BishopAccountability.org

Archbishop Philip Wilson trial: Defence seeks to prove a ‘good tendency’ to report child sexual abuse allegations

By Sam Rigney
herald
April 9, 2018

http://www.theherald.com.au/story/5331156/defence-seeks-to-prove-archbishops-good-tendency-to-report-abuse-allegations/

ACCUSED: Adelaide Archbishop Philip Wilson is confronted by the media after leaving Newcastle Local Court on Monday.
Photo by Darren Pateman

ACCUSED: Adelaide Archbishop Philip Wilson outside Newcastle courthouse ahead of the resumption of his hearing on Monday.
Photo by Darren Pateman

LEGAL REPS: Archbishop Philip Wilson's legal team, barristers Stephen Odgers, SC, and Simon Buchen, outside Newcastle courthouse on Monday.
Photo by Darren Pateman

THE high-powered legal team of Philip Edward Wilson are seeking to call evidence from two people, including one of Australia's most influential clerics, to prove the accused Adelaide Archbishop had a tendency to report allegations of child sexual abuse to the authorities.

The landmark hearing into allegations Archbishop Wilson concealed child sexual abuse allegations against Hunter priest Jim Fletcher resumed in Newcastle Local Court on Monday, four months after it began with the revelation that the Adelaide Archbishop had been given a “working diagnosis” of Alzheimer’s disease.  

Barrister Stephen Odgers, SC, who represents Archbishop Wilson, the most senior Catholic cleric in the world to be charged with concealing child sex allegations involving another priest, sought an “advanced ruling” from Magistrate Robert Stone to tender the statement of two people, including Senior Catholic priest Monsignor David Cappo, to show he had a tendency to report allegations of child sexual abuse and not conceal them. 

Crown prosecutor Gareth Harrison opposed the defence application and said that if Mr Stone allowed it he would seek to call evidence from three people that he said showed the Archbishop had a tendency to protect the church. 

The 67-year-old has pleaded not guilty to failing to advise police between April, 2004 and January, 2006 that Father Fletcher allegedly indecently assaulted Peter Creigh when he was 10 years old in 1971.

If successful that would mean Archbishop Wilson would not be required to run a defence and the charge would be dismissed. 

The prosecution must prove that Mr Creigh told Archbishop Wilson, then a junior Maitland-Newcastle priest, about the sexual abuse in 1976 and that Archbishop Wilson remembered it and had a belief that the allegations were true between 2004 and 2006, after Fletcher had been charged with child sex offences and before his death in jail. 

Mr Odgers said the tendency evidence was crucial to the case.

“Those tendencies make it more likely that he didn’t have in his head at that time a memory of this 1976 allegation,” Mr Odgers said.

“Or alternatively, makes it more likely that he didn’t believe it. “If he remembered it and believed it he would have reported it, as was his tendency at the time.”

Page images and text taken from them
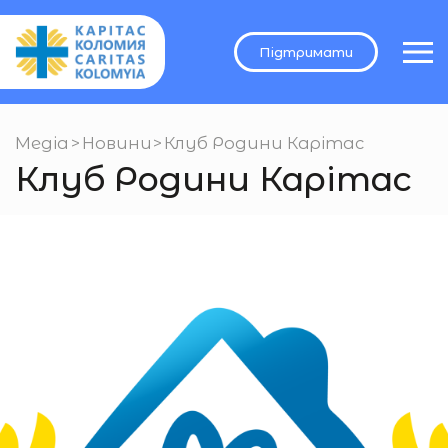
Підтримати
Медіа
>
Новини
>
Клуб Родини Карітас
Клуб Родини Карітас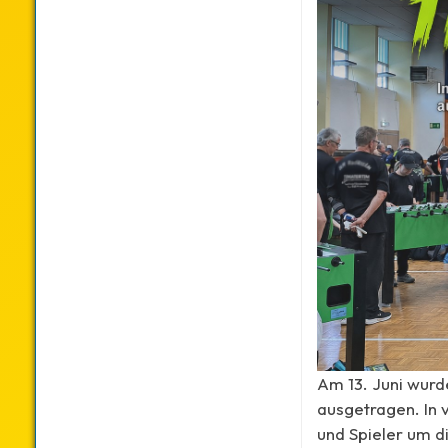
Am 13. Juni wur
ausgetragen. In 
und Spieler um d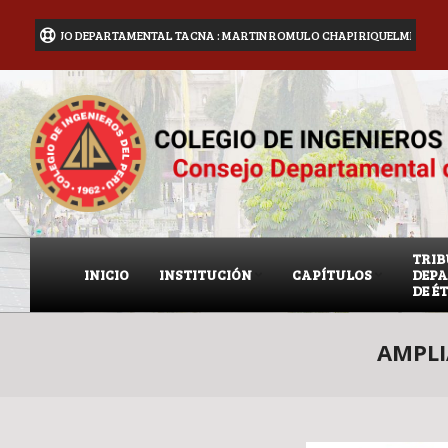
CIP CONSEJO DEPARTAMENTAL TACNA : MARTIN ROMULO CHAPI RIQUELME
GE
TRI
INICIO
INSTITUCIÓN
CAPÍTULOS
DEP
DE É
AMPLI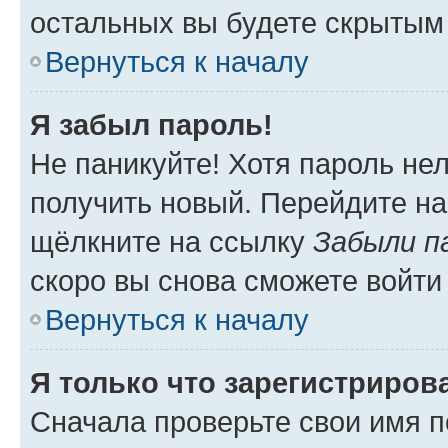
остальных вы будете скрытым
Вернуться к началу
Я забыл пароль!
Не паникуйте! Хотя пароль не
получить новый. Перейдите на
щёлкните на ссылку
Забыли п
скоро вы снова сможете войти
Вернуться к началу
Я только что зарегистрирова
Сначала проверьте свои имя п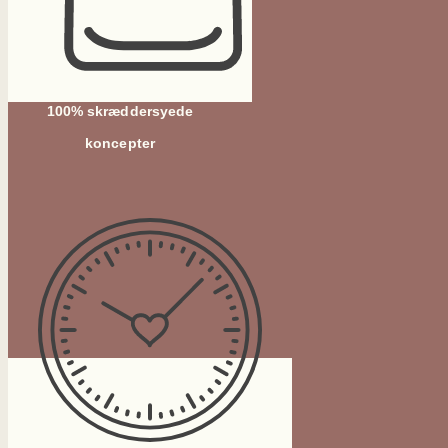
100% skræddersyede
koncepter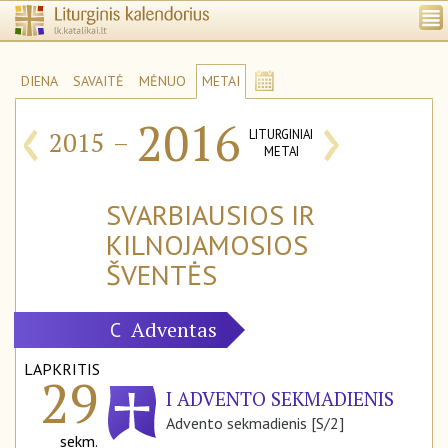
DIENA
SAVAITĖ
MĖNUO
METAI
‹
›
2016
2015
–
LITURGINIAI
METAI
SVARBIAUSIOS IR
KILNOJAMOSIOS
ŠVENTĖS
Adventas
C
LAPKRITIS
29
I ADVENTO SEKMADIENIS
Advento sekmadienis [S/2]
sekm.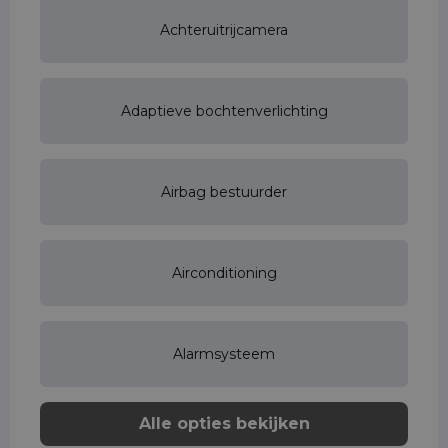
Achteruitrijcamera
Adaptieve bochtenverlichting
Airbag bestuurder
Airconditioning
Alarmsysteem
Alle opties bekijken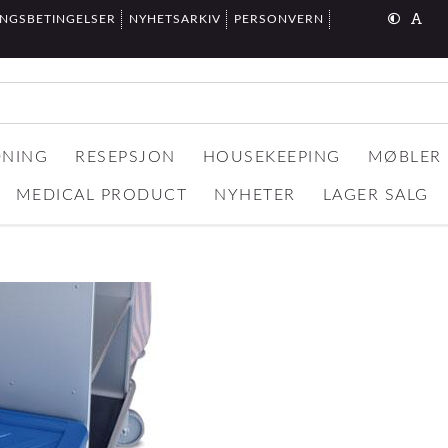
INGSBETINGELSER
NYHETSARKIV
PERSONVERN
DNING
RESEPSJON
HOUSEKEEPING
MØBLER
MEDICAL PRODUCT
NYHETER
LAGER SALG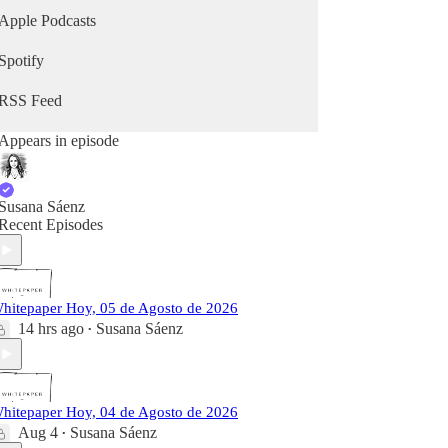
Apple Podcasts
Spotify
RSS Feed
Appears in episode
Susana Sáenz
Recent Episodes
hitepaper Hoy, 05 de Agosto de 2026
14 hrs ago
Susana Sáenz
•
hitepaper Hoy, 04 de Agosto de 2026
Aug 4
Susana Sáenz
•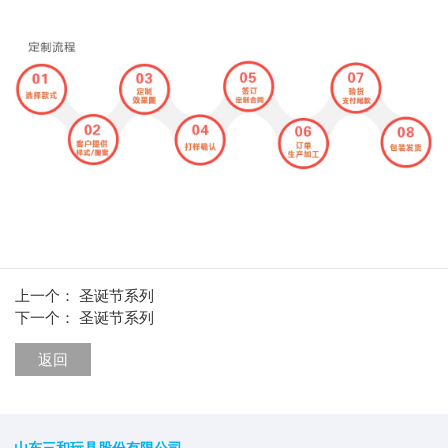
上一个：
圣诞节系列
下一个：
圣诞节系列
返回
山东三和玩具股份有限公司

**Work to be completed**
Please print the part of the Wilson trial article from "Archbishop Philip Wilson trial: Defence" up to and including "hearing on Monday.", word for word.

**Reply**
Archbishop Philip Wilson trial: Defence seeks to prove a ‘good tendency’ to report child sexual abuse allegations

By Sam Rigney
herald
April 9, 2018

http://www.theherald.com.au/story/5331156/defence-seeks-to-prove-archbishops-good-tendency-to-report-abuse-allegations/

ACCUSED: Adelaide Archbishop Philip Wilson is confronted by the media after leaving Newcastle Local Court on Monday.
Photo by Darren Pateman

ACCUSED: Adelaide Archbishop Philip Wilson outside Newcastle courthouse ahead of the resumption of his hearing on Monday.